贈与税の計算方法をやさしく解説|基礎控除110万円と特例税率・一般税率の違い
公開日:2026年7月18日 対象ツール:贈与税の計算
親や祖父母から財産をもらったとき、金額によっては贈与税がかかります。「いくらまでなら非課税なの?」「税額はどう計算するの?」と迷う方は多いはずです。じつは暦年課税の贈与税は、基礎控除を引いて税率をかけるだけの、比較的シンプルな仕組みでできています。
このページでは、シルギアの贈与税の計算ツールを使って、税額の目安をすばやく確認する方法を紹介します。金額と区分を入れるだけで、税額と実効税率が一目でわかります。
このツールでできること
1年間(1月1日〜12月31日)にもらった財産の合計額と、贈与の区分を選ぶだけで、暦年課税の贈与税額を自動計算します。表示されるのは次の項目です。
- 基礎控除後の課税価格(贈与額から110万円を引いた額)
- 適用税率と控除額(国税庁の速算表に基づく区分)
- 贈与税額と、贈与額に対する実効税率
- 手取り(贈与額から税額を引いた金額)
使い方
- 「贈与額」に1年間の合計金額を半角数字で入力します(例: 5000000)。
- 「贈与の区分」を選びます。親・祖父母などから、その年1月1日に18歳以上の子・孫への贈与は特例贈与財産。それ以外は一般贈与財産です。
- 入力と同時に税額が計算されます。贈与額が110万円以下なら「非課税(0円)」と表示されます。
結果は「結果をコピー」ボタンでメモやメッセージに貼り付けられます。
こんなときに便利
たとえば、親から18歳以上の子へ500万円を贈与した特例贈与財産のケースを考えます。課税価格は 500万 − 110万 = 390万円。特例税率では税率15%・控除10万円なので、390万 × 15% − 10万 = 48万5,000円が贈与税額です。実効税率は約9.7%になります。
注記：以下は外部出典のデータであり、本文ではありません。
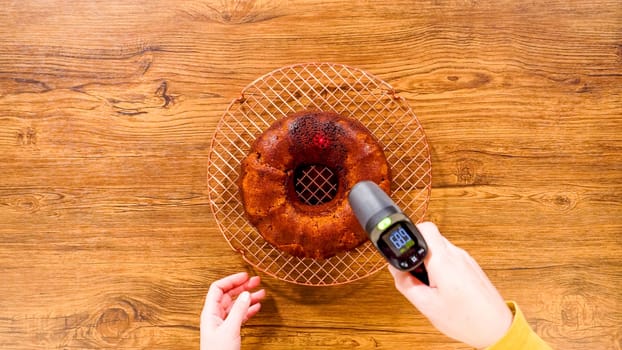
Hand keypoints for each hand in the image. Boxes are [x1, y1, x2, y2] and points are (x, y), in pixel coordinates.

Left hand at [200, 272, 265, 349]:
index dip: (231, 280)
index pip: (218, 288)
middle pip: (229, 295)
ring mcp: (222, 323)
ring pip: (236, 305)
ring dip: (248, 298)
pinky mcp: (229, 330)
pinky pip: (240, 315)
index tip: (245, 276)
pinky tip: (257, 307)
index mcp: (210, 312)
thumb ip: (238, 310)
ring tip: (261, 292)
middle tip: (256, 281)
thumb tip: (245, 294)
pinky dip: (249, 310)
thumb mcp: (230, 329)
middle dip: (242, 286)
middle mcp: (216, 315)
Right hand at [389, 222, 512, 348]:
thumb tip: (395, 269)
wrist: (496, 328)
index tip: (403, 251)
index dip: (409, 235)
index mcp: (443, 260)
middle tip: (415, 274)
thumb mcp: (426, 304)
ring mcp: (466, 259)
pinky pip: (449, 259)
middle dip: (417, 253)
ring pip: (439, 249)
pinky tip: (441, 287)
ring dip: (428, 262)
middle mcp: (456, 255)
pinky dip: (440, 268)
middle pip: (430, 238)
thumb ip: (405, 283)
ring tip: (429, 285)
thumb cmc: (466, 319)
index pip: (424, 228)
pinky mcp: (471, 267)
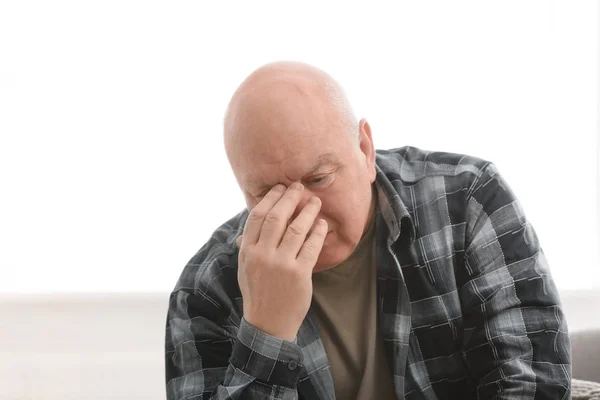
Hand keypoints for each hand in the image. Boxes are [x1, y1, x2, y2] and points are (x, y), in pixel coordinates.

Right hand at [236, 182, 327, 341]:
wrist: (268, 324)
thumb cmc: (258, 293)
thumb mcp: (245, 268)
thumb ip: (248, 246)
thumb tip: (251, 226)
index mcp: (248, 251)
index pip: (258, 217)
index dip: (270, 199)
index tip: (280, 188)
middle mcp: (262, 255)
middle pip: (276, 218)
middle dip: (289, 198)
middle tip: (299, 187)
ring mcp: (281, 265)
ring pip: (296, 229)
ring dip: (307, 212)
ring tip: (315, 201)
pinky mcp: (299, 274)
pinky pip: (311, 247)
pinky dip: (317, 232)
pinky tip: (322, 223)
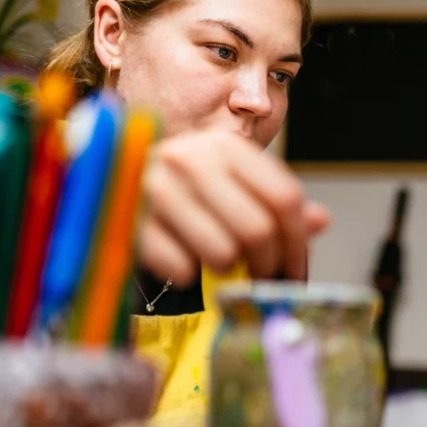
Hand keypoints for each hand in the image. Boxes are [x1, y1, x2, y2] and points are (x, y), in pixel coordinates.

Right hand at [136, 130, 330, 284]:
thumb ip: (274, 202)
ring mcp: (155, 186)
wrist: (106, 179)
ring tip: (221, 267)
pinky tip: (184, 264)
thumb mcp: (231, 184)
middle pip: (258, 229)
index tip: (296, 271)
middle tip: (262, 280)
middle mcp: (191, 158)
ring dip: (229, 271)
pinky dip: (188, 275)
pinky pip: (179, 266)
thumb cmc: (181, 187)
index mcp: (227, 147)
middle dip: (267, 266)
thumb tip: (320, 221)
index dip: (298, 243)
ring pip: (223, 251)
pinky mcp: (127, 219)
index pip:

同じ500万円でも、兄弟間などの一般贈与財産だと税率20%・控除25万円となり、390万 × 20% − 25万 = 53万円。区分が違うだけで税額が4万5,000円変わります。手計算だと間違えやすい部分を、ツールなら瞬時に確かめられます。
よくある質問
特例税率と一般税率は何が違いますか?
直系尊属(父母・祖父母)から、その年1月1日に18歳以上の子・孫への贈与には、負担の軽い特例税率が使われます。兄弟間・夫婦間・他人からの贈与や、もらう人が18歳未満の場合は一般税率となり、速算表が異なります。
贈与税はいくらからかかりますか?
1年間にもらった財産の合計が基礎控除110万円を超えた分にかかります。合計110万円以下なら贈与税はかからず、申告も不要です。
相続時精算課税にも対応していますか?
いいえ。このツールは暦年課税専用です。相続時精算課税は基礎控除や特別控除の枠が異なるため対応していません。
贈与税の全体像をつかむのに、このツールはぴったりです。ただし本ツールは速算表に基づく概算であり、各種の非課税特例などは反映していません。正確な税額や制度の適用可否は、税務署または税理士にご確認ください。